De vijf Type 31-fregatten van de Inspirationklasse zijn algemeen inzetbare fregatten voor "minder veeleisende" taken. De schepen zijn ook bedoeld voor export.
Een artist impression van het Type 31-fregat van 12 september 2019. (Bron: Babcock)
Goedkoper en voor export
Uit wat in 1998 begon met de vervanging van de Type 22 en Type 23 fregatten, kwam het Type 26 fregat. Na jaren van studies, schetsen en ideeën die steeds concreter werden, werd besloten dat er 13 Type 26-fregatten zouden worden besteld, waarvan 8 onderzeebootbestrijdingsfregatten en 5 fregatten voor algemene taken. In 2015 werden de twee varianten echter opgesplitst. De 5 'general purpose' varianten van de Type 26, werden 5 Type 31-fregatten. Vanaf het begin is het de bedoeling dat de schepen voor export worden aangeboden, vandaar dat de schepen aanvankelijk Type 31e werden genoemd.
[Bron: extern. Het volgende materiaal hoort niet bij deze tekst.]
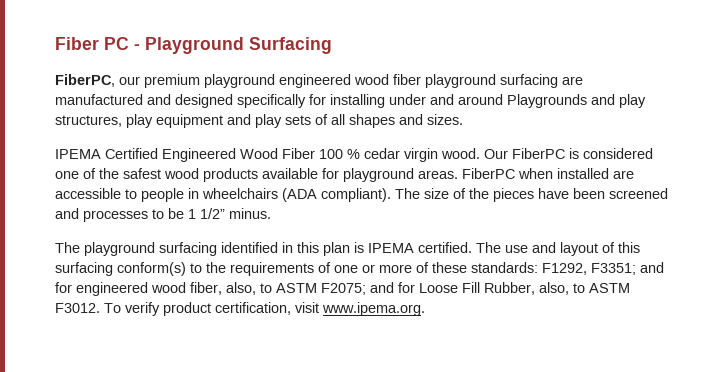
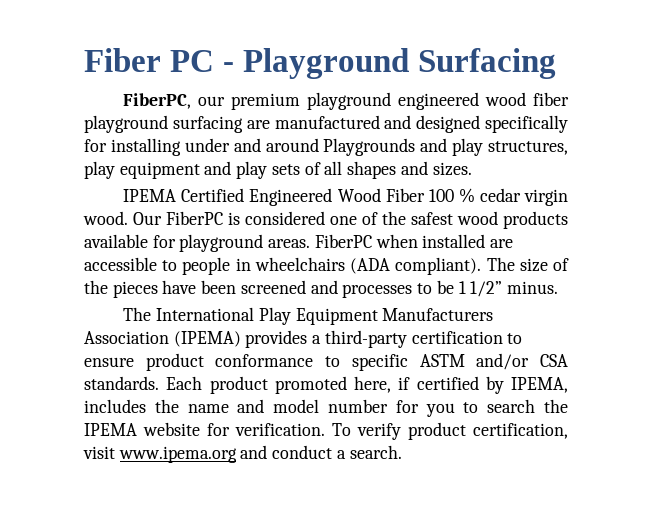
[84,242,640,256] [55,262,664,276] [55,282,630,296] [55,303,100,313] playground surfacing identified in this plan is IPEMA certified. The use and layout of this surfacing conform(s) to the requirements of one or more of these standards: F1292, F3351; and for engineered wood fiber, also, to ASTM F2075; and for Loose Fill Rubber, also, to ASTM F3012. -> [156,307,494,325] [84,330,523,348] [84,353,568,371] [84,376,568,394] [84,399,568,417] [84,422,325,436] International Play Equipment Manufacturers Association (IPEMA) provides a third-party certification to ensure product conformance to specific ASTM and/or CSA standards. Each product promoted here, if certified by IPEMA, includes the name and model number for you to search the IPEMA website for verification.
[322,302,425,316] www.ipema.org. -> [118,445,402,463] www.ipema.org and conduct a search.

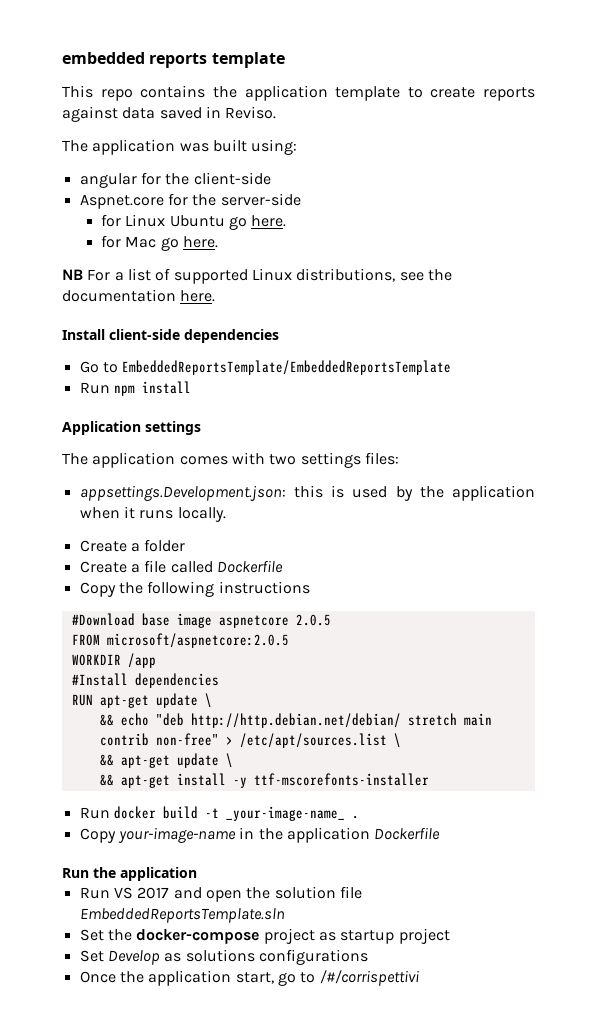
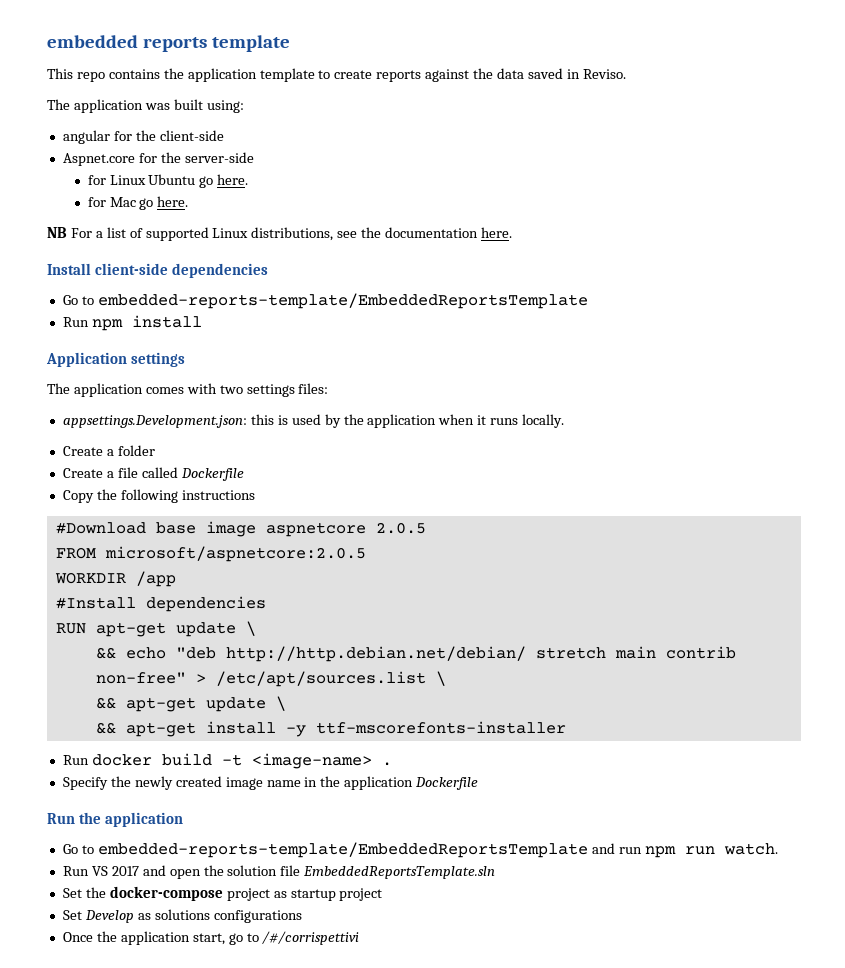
(118, 114) none -> [473,68,494,79] the
[122,360,452,375] EmbeddedReportsTemplate/EmbeddedReportsTemplate -> [97,293,588,309] embedded-reports-template/EmbeddedReportsTemplate
[225,806,345,821] _your-image-name_ -> [251,753,372,769] <image-name>
[79,827,236,843] Copy your-image-name -> [62,776,301,790] Specify the newly created image name
(197, 874) none -> [62,842,778,858] // Go to embedded-reports-template/EmbeddedReportsTemplate and run npm run watch.

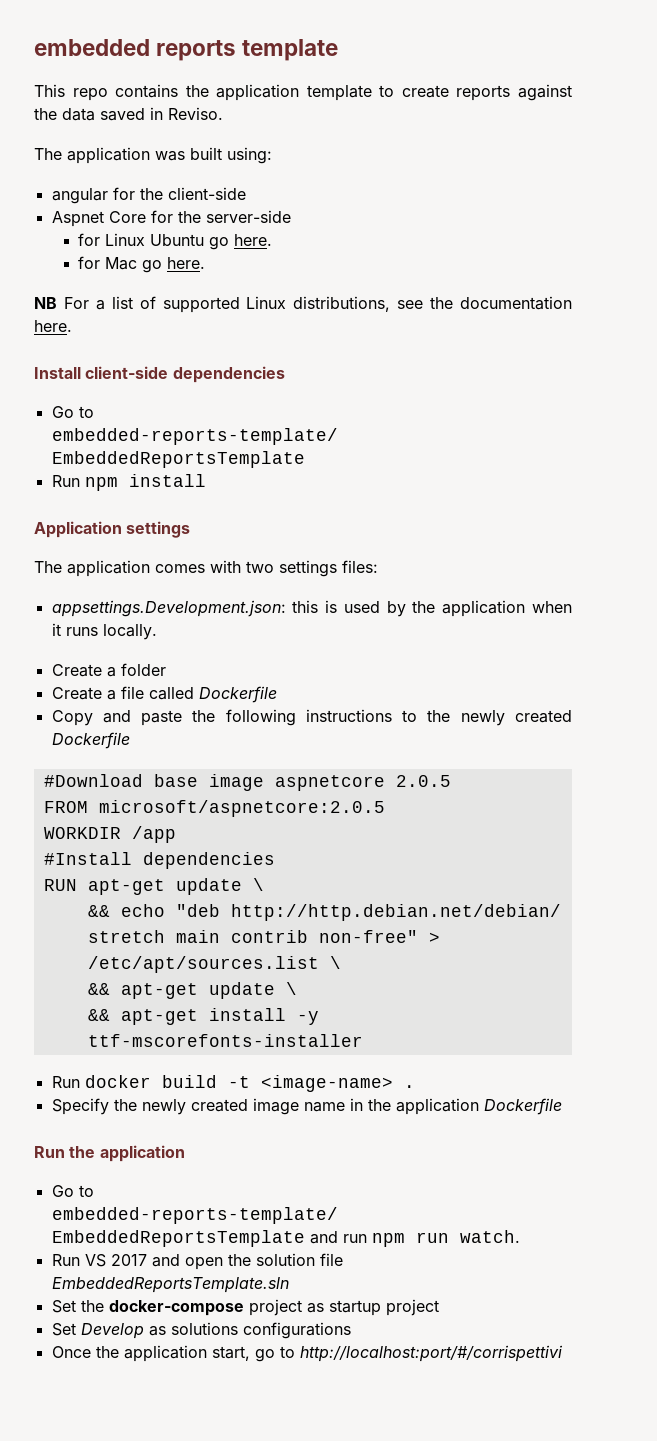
[62,153,135,166] Aspnet.core -> [51,211,146,227] Aspnet Core
(94, 496) none -> [102,710,183,726] and paste
(255, 495) none -> [402,710,572,726] [51,732,130,749] to the newly created Dockerfile
[262,931,360,945] /#/corrispettivi -> [299,1345,563,1362] http://localhost:port/#/corrispettivi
Vergeleken met de Type 26-fregatten moest de Type 31 bovendien goedkoper worden en daar lijkt men in te zijn geslaagd. De kosten voor de Type 26 worden geschat op 1,23 miljard pond per stuk en 0,268 miljard pond per stuk voor de Type 31.
De Type 31 is echter een meer algemeen fregat en heeft niet als specialisatie onderzeebootbestrijding en is niet bedoeld om een vliegkampschip te beschermen. Vandaar dat de Type 31 aanvankelijk werd aangeduid als general purpose frigate. In 2016 vatte de toenmalige bevelhebber van de Britse marine, luitenant-admiraal Philip Jones, voor de Britse defensiecommissie het idee samen: "Het verschil met de general purpose frigate dat onderdeel zal zijn van de nationale scheepsbouwstrategie, is dat het doelbewust is ontworpen als veel minder high-end schip. Het is nog steeds een complex marineschip en in staat om zich te beschermen en verdedigen en invloed uit te oefenen over de hele wereld. Het is bewust ontwikkeld met lessen van bredere industrieën en reeds bestaande technologie om het niet alleen aantrekkelijker te maken om er mee op de iets lagere niveaus van Royal Navy-operaties te opereren, maar ook interessant is voor een veel bredere groep van onze internationale partners."
Bedrijven
De volgende bedrijven hebben meegewerkt aan het ontwerp, de bouw van dit project, of hebben producten of diensten geleverd (en hebben een bedrijfspagina):
Aanbesteding
Terwijl de opdracht tot het ontwerpen en bouwen van de Type 26 aan BAE Systems was gegund, werd voor de Type 31e een competitie uitgeschreven. Op deze manier wilde men de kosten reduceren en het proces versnellen.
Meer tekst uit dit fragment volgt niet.